▸ **What to work on**:
Would you please output the lines from the one holding "29: (60, 304, 7.20)" to the end of the entries, exactly and with no others?
*** Opening Exercise data ***
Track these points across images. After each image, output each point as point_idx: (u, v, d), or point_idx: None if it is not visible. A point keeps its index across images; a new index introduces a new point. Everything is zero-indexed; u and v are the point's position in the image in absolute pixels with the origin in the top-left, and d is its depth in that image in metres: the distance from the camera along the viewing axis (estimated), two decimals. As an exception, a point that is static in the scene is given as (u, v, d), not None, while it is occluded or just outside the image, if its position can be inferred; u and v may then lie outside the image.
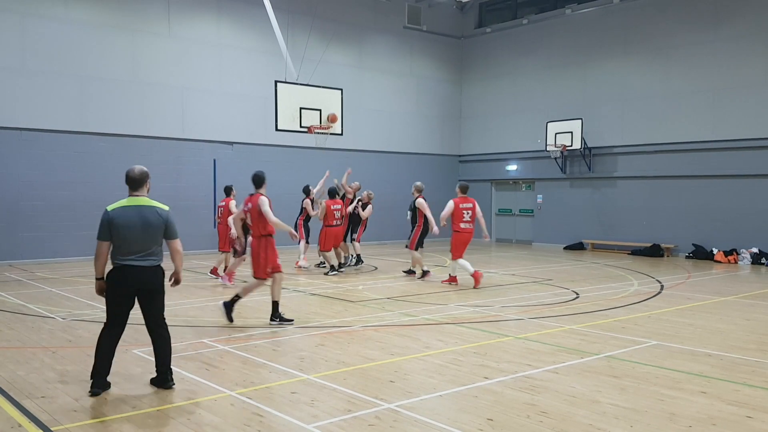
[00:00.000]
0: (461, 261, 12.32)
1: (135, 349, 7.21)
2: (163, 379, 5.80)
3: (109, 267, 5.67)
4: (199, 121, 18.96)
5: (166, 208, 5.77)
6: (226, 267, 12.83)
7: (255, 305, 10.19)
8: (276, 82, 15.01)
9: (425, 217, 13.14)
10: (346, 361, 6.80)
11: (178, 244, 5.77)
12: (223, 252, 13.19)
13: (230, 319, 8.62)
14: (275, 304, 8.77)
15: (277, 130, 15.03)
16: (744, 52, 17.96)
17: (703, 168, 18.66)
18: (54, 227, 16.53)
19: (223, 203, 13.04)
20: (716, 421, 5.03)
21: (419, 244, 13.37)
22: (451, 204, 12.34)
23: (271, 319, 8.75)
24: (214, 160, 19.09)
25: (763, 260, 17.02)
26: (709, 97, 18.61)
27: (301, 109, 15.04)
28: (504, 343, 7.66)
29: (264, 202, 8.56)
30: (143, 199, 5.67)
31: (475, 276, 12.10)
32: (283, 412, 5.16)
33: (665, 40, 19.54)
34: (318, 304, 10.43)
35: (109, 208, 5.62)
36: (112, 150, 17.41)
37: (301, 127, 15.15)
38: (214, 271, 13.37)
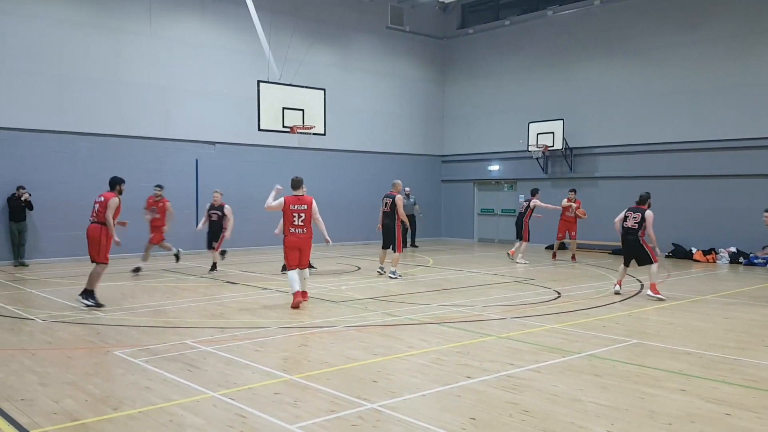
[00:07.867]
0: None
1: (116, 350, 7.17)
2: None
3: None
4: (181, 121, 18.82)
5: None
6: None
7: (238, 305, 10.15)
8: (258, 82, 14.96)
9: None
10: (329, 361, 6.80)
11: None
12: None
13: None
14: None
15: (259, 130, 14.99)
16: (721, 55, 18.20)
17: (682, 168, 18.88)
18: (33, 228, 16.33)
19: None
20: (695, 419, 5.10)
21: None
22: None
23: None
24: (197, 160, 18.97)
25: (741, 259, 17.25)
26: (687, 98, 18.83)
27: (284, 109, 15.02)
28: (486, 343, 7.71)
29: None
30: None
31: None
32: (266, 413, 5.16)
33: (645, 41, 19.76)
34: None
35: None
36: (94, 150, 17.25)
37: (283, 127, 15.13)
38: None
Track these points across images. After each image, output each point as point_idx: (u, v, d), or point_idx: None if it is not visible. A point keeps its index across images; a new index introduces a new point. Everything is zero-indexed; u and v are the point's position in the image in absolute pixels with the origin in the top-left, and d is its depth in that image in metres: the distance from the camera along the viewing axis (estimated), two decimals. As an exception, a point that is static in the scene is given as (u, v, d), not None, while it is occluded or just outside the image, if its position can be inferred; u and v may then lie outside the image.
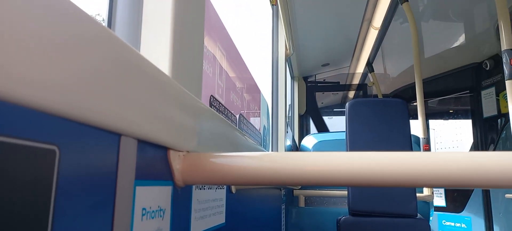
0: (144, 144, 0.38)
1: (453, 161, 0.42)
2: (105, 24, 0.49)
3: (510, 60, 1.54)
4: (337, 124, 3.77)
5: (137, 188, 0.37)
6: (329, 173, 0.43)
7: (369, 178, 0.43)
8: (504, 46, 1.59)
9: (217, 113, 0.63)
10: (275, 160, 0.45)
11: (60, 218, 0.26)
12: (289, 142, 2.15)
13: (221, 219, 0.65)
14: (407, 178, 0.42)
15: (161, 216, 0.42)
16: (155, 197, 0.40)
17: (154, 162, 0.41)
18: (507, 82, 1.56)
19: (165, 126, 0.41)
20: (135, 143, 0.36)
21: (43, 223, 0.24)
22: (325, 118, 3.58)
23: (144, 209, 0.38)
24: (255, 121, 1.53)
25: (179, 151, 0.46)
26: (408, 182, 0.43)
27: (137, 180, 0.37)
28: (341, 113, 4.24)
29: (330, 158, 0.44)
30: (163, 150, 0.43)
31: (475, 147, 3.36)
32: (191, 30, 0.54)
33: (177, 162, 0.45)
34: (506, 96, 1.56)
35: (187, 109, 0.48)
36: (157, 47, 0.46)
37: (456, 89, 3.64)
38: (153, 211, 0.40)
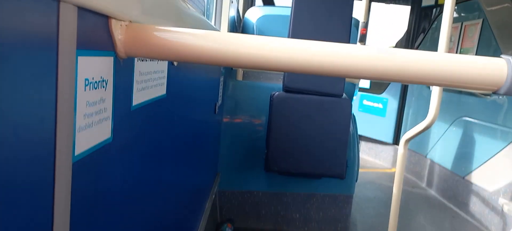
0: (84, 12, 0.36)
1: (377, 56, 0.47)
2: None
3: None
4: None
5: (79, 58, 0.36)
6: (267, 59, 0.46)
7: (303, 67, 0.46)
8: None
9: (161, -19, 0.59)
10: (217, 41, 0.46)
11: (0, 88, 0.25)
12: (233, 13, 2.11)
13: (162, 91, 0.66)
14: (336, 69, 0.46)
15: (104, 87, 0.42)
16: (97, 68, 0.40)
17: (96, 31, 0.40)
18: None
19: (106, -7, 0.39)
20: (75, 10, 0.34)
21: None
22: None
23: (86, 79, 0.38)
24: (199, -12, 1.45)
25: (121, 20, 0.44)
26: (337, 72, 0.47)
27: (78, 49, 0.36)
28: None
29: (270, 43, 0.46)
30: (105, 18, 0.42)
31: (408, 34, 3.58)
32: None
33: (119, 32, 0.44)
34: None
35: (129, -24, 0.45)
36: None
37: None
38: (96, 82, 0.40)
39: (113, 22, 0.43)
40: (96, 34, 0.40)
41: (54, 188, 0.33)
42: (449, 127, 2.83)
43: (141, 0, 0.49)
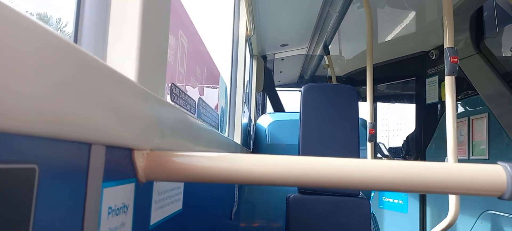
0: (111, 148, 0.41)
1: (388, 169, 0.49)
2: (71, 38, 0.50)
3: (450, 58, 1.68)
4: (291, 98, 3.89)
5: (105, 189, 0.40)
6: (280, 176, 0.49)
7: (315, 182, 0.49)
8: (447, 44, 1.71)
9: (179, 108, 0.66)
10: (231, 161, 0.50)
11: (38, 227, 0.29)
12: (245, 120, 2.21)
13: (178, 206, 0.69)
14: (347, 183, 0.49)
15: (125, 212, 0.45)
16: (119, 195, 0.44)
17: (120, 163, 0.44)
18: (447, 78, 1.70)
19: (131, 130, 0.44)
20: (103, 149, 0.39)
21: None
22: (280, 93, 3.69)
23: (110, 207, 0.41)
24: (213, 102, 1.56)
25: (143, 150, 0.49)
26: (347, 186, 0.49)
27: (104, 182, 0.40)
28: (295, 90, 4.44)
29: (282, 162, 0.50)
30: (129, 151, 0.46)
31: (417, 132, 3.62)
32: (157, 35, 0.56)
33: (140, 161, 0.49)
34: None
35: (151, 111, 0.51)
36: (123, 55, 0.48)
37: (404, 76, 3.85)
38: (118, 208, 0.43)
39: (136, 153, 0.48)
40: (120, 166, 0.45)
41: None
42: (476, 221, 2.70)
43: (161, 131, 0.54)
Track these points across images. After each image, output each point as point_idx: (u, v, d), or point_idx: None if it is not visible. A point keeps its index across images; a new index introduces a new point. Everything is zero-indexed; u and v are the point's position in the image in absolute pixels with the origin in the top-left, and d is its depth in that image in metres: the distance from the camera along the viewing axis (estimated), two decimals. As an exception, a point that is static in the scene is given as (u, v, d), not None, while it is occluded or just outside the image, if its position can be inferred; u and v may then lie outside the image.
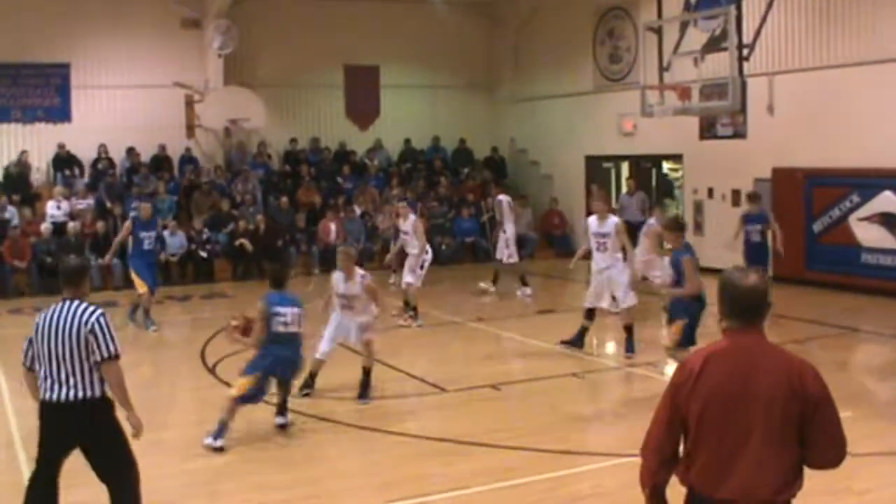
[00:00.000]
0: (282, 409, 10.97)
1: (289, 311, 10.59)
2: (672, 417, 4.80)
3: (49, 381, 7.12)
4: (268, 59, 27.82)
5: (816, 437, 4.62)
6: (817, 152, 20.48)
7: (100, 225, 23.28)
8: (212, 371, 13.97)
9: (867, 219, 19.72)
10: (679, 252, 12.02)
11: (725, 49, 19.21)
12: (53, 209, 24.20)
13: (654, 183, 26.84)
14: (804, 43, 21.01)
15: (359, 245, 25.25)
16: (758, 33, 19.50)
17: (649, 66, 20.83)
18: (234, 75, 26.94)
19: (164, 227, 23.80)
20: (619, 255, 14.64)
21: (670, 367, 12.76)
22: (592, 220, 14.82)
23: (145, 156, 26.56)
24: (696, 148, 23.94)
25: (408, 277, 17.79)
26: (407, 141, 30.01)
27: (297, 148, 28.57)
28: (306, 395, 12.20)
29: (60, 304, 7.20)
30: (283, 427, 10.82)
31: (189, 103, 26.51)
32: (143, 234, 17.66)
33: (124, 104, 26.11)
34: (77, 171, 25.84)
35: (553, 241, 28.52)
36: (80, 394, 7.08)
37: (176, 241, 23.51)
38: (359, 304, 12.22)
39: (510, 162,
*** Closing Exercise data ***
▸ **Task answer**:
29: (60, 304, 7.20)
30: (283, 427, 10.82)
31: (189, 103, 26.51)
32: (143, 234, 17.66)
33: (124, 104, 26.11)
34: (77, 171, 25.84)
35: (553, 241, 28.52)
36: (80, 394, 7.08)
37: (176, 241, 23.51)
38: (359, 304, 12.22)
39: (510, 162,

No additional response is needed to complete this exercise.